> **What to work on**
These records contain pictures, which must be left out; copy exactly the lines from the one with "right eye: (188, 42)" up to and including the one with "right ear: (1885, 1199)".

[Saved entries]
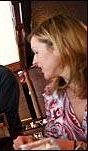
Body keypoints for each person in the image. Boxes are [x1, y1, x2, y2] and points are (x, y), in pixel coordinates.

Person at [13, 14, 87, 150]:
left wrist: (72, 146)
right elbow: (54, 141)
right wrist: (34, 142)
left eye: (36, 52)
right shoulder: (52, 95)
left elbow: (63, 145)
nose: (34, 62)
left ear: (60, 47)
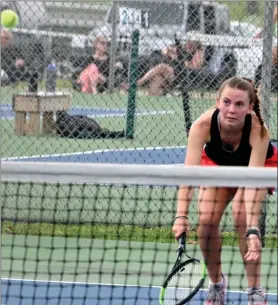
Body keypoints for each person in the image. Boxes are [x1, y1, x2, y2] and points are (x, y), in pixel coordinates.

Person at [172, 76, 277, 305]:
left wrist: (252, 229)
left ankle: (255, 291)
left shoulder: (258, 131)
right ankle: (217, 284)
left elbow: (251, 182)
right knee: (206, 223)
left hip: (256, 171)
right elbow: (188, 175)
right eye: (227, 102)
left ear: (250, 107)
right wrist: (181, 216)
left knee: (241, 214)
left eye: (239, 104)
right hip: (217, 167)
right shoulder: (202, 126)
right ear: (218, 101)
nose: (231, 109)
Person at [124, 40, 204, 96]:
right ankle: (167, 92)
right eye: (188, 42)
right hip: (170, 74)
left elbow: (193, 68)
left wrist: (179, 59)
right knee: (153, 91)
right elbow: (165, 50)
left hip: (183, 76)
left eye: (191, 43)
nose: (188, 44)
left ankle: (136, 84)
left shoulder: (198, 53)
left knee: (162, 67)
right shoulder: (182, 50)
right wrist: (172, 53)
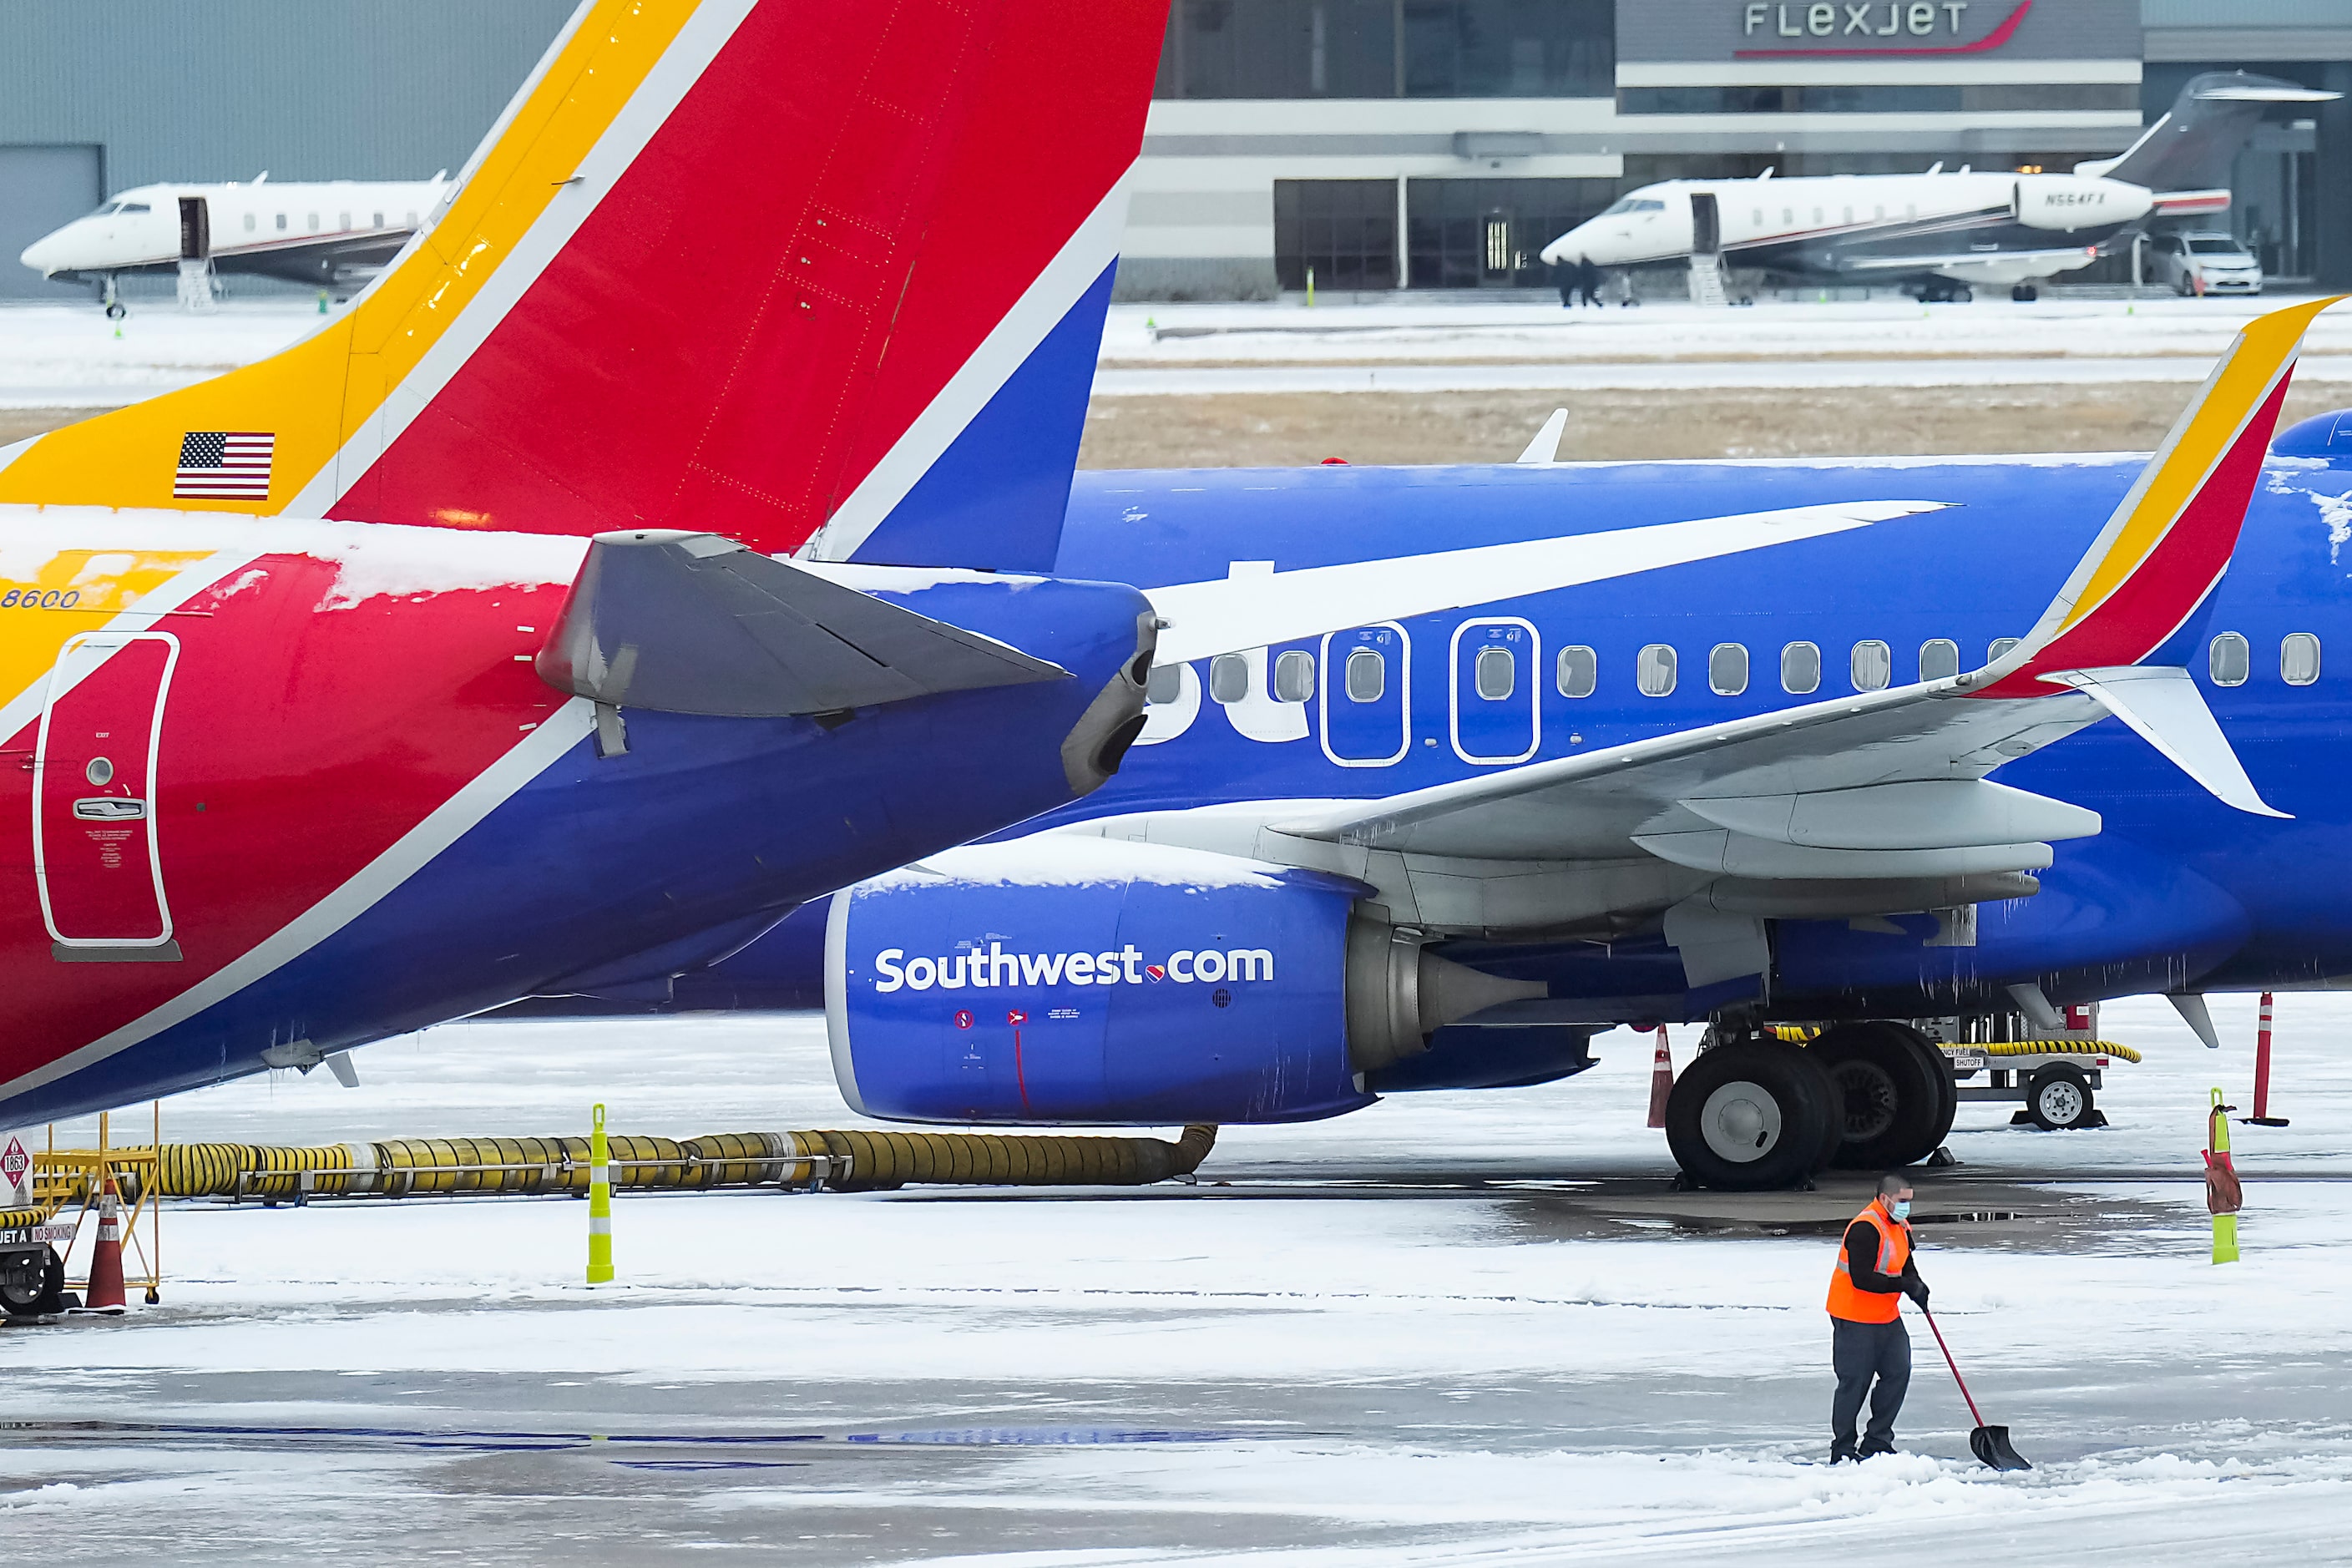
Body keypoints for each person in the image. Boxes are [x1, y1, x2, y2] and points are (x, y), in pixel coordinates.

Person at [1826, 1172, 1929, 1463]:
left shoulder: (1899, 1225)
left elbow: (1906, 1262)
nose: (1907, 1206)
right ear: (1885, 1199)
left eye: (1910, 1201)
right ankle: (1843, 1448)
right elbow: (1862, 1279)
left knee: (1898, 1372)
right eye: (1902, 1201)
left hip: (1886, 1317)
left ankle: (1878, 1440)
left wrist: (1916, 1285)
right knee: (1854, 1382)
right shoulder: (1865, 1228)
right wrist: (1903, 1285)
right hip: (1854, 1316)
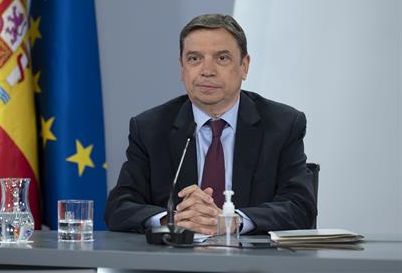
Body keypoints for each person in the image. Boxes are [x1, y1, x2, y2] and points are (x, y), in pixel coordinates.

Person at [104, 14, 317, 235]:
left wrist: (232, 222)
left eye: (222, 58)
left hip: (255, 265)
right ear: (182, 67)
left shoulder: (282, 124)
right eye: (194, 59)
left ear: (244, 66)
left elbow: (300, 207)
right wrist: (173, 219)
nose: (207, 70)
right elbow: (119, 206)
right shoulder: (150, 127)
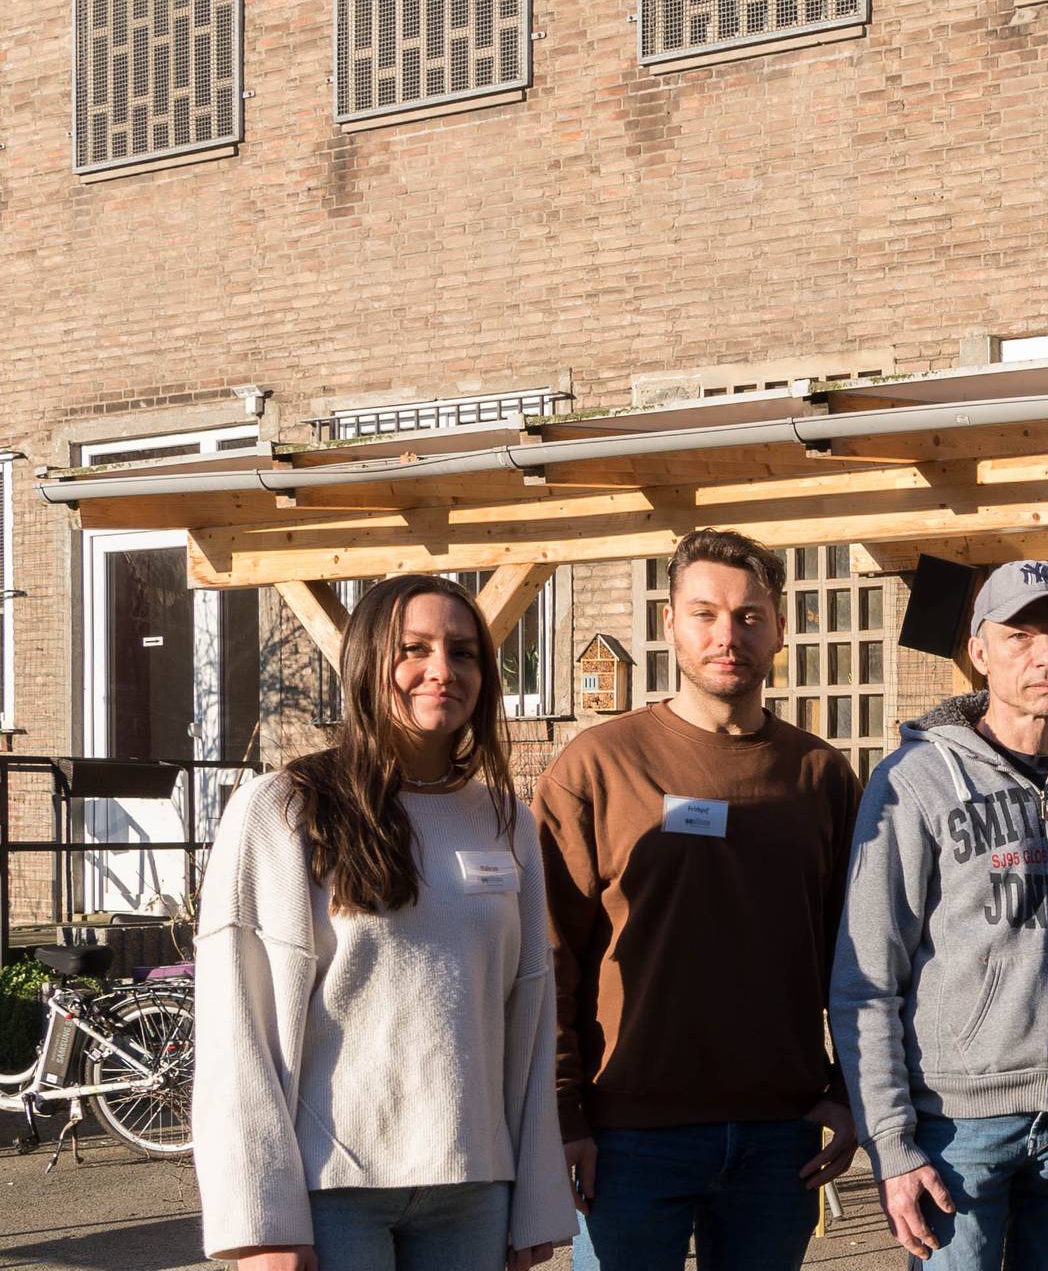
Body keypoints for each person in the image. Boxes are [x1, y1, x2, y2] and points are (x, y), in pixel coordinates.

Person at [195, 574, 571, 1271]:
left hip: (474, 1187)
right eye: (414, 649)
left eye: (463, 653)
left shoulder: (506, 821)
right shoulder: (282, 808)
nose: (442, 671)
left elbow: (528, 1015)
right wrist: (261, 1221)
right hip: (332, 1192)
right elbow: (236, 1027)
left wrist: (535, 1201)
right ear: (367, 663)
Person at [535, 529, 863, 1270]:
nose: (728, 635)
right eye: (705, 613)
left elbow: (862, 955)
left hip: (780, 1136)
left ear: (782, 628)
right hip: (626, 1137)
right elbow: (546, 956)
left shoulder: (820, 776)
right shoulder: (598, 766)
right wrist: (561, 1114)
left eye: (750, 616)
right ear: (670, 625)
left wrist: (849, 1091)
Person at [831, 559, 1048, 1271]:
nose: (1047, 656)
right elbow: (867, 978)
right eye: (1021, 636)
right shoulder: (914, 782)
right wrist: (890, 1143)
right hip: (958, 1128)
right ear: (979, 653)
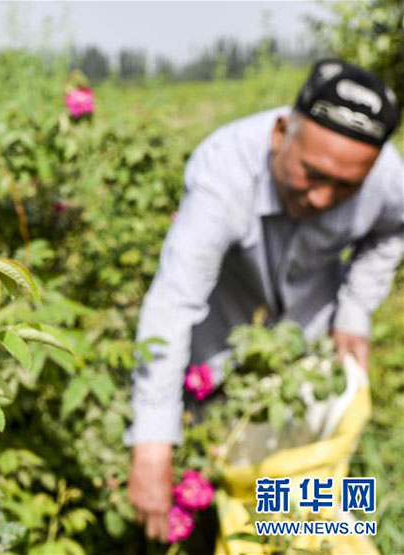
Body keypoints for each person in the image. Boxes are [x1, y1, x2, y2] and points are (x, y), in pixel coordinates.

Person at [125, 59, 403, 542]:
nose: (322, 198)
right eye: (311, 174)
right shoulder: (225, 169)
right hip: (220, 342)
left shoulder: (385, 179)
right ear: (281, 133)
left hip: (307, 345)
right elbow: (173, 300)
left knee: (303, 484)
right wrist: (151, 441)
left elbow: (392, 231)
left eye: (345, 187)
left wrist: (354, 312)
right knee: (215, 478)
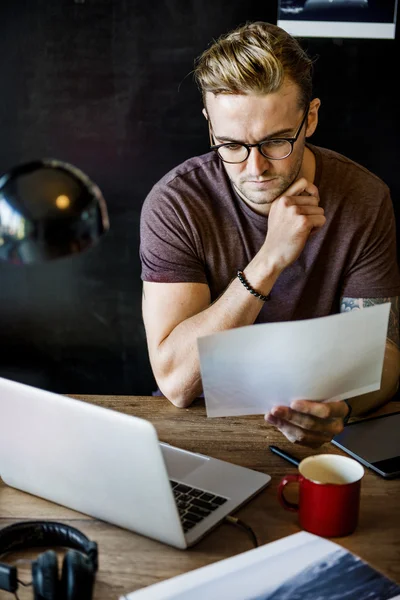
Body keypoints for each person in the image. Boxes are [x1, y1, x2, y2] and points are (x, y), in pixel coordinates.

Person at [140, 21, 400, 448]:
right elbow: (177, 382)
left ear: (310, 117)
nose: (254, 168)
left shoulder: (364, 199)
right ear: (209, 125)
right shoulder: (176, 204)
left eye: (276, 142)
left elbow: (384, 355)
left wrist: (344, 408)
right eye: (231, 145)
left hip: (323, 433)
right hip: (199, 428)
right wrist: (269, 260)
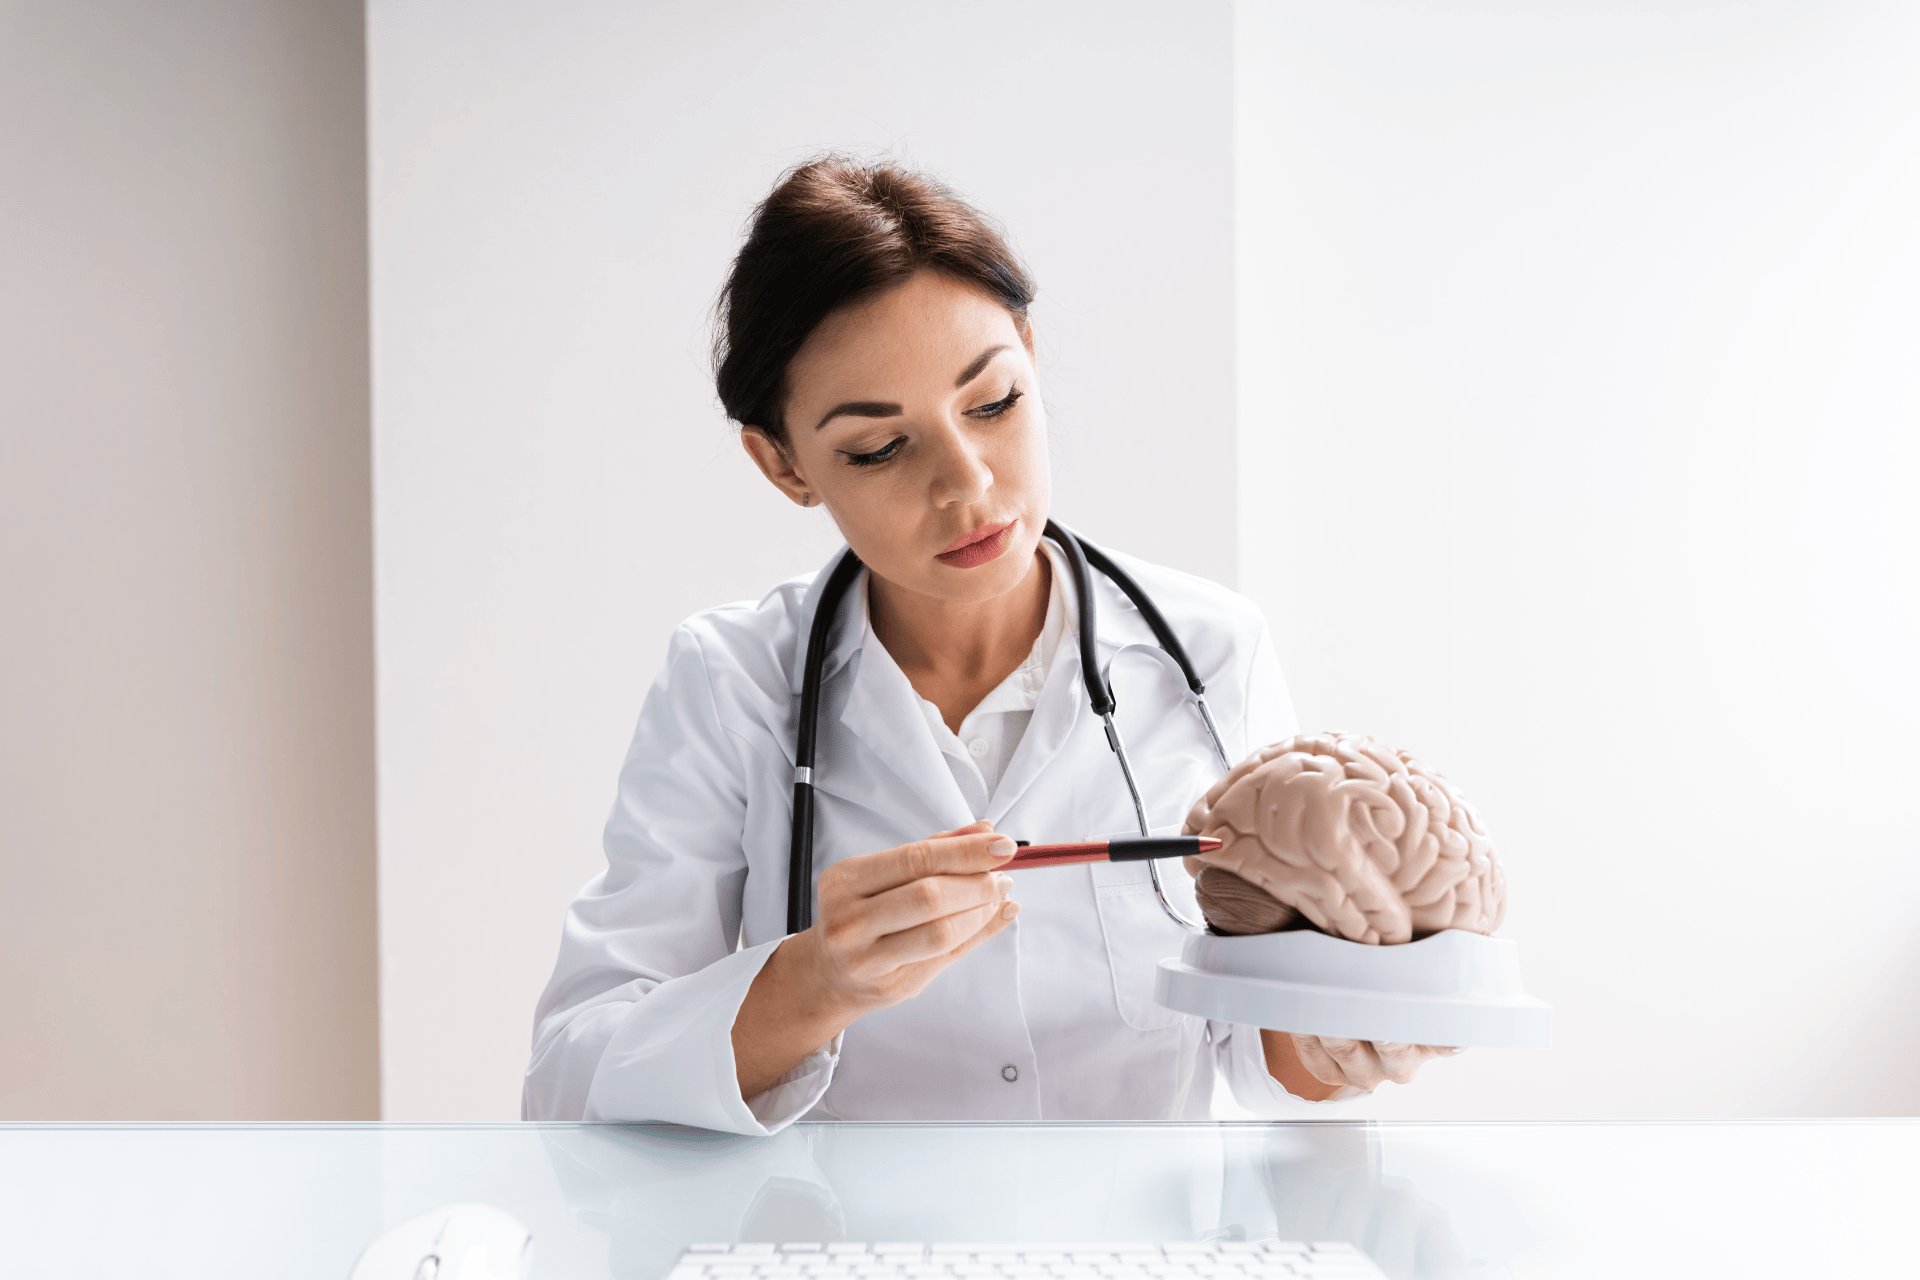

> **Answer**
right eye: (188, 42)
right hip: (170, 74)
left elbow: (193, 68)
left wrist: (179, 59)
right knee: (153, 91)
right elbow: (165, 50)
left hip: (183, 76)
left eye: (191, 43)
nose: (188, 44)
left ankle: (136, 84)
left shoulder: (198, 53)
left knee: (162, 67)
right shoulder: (182, 50)
right wrist: (172, 53)
Body keypoints for each person in the image. Boxes are [x1, y1, x2, y2] and points are (x, y), in pixel coordinates.

Person at [1826, 1172, 1929, 1463]:
left shoulder: (1899, 1225)
left elbow: (1906, 1262)
nose: (1907, 1206)
right ear: (1885, 1199)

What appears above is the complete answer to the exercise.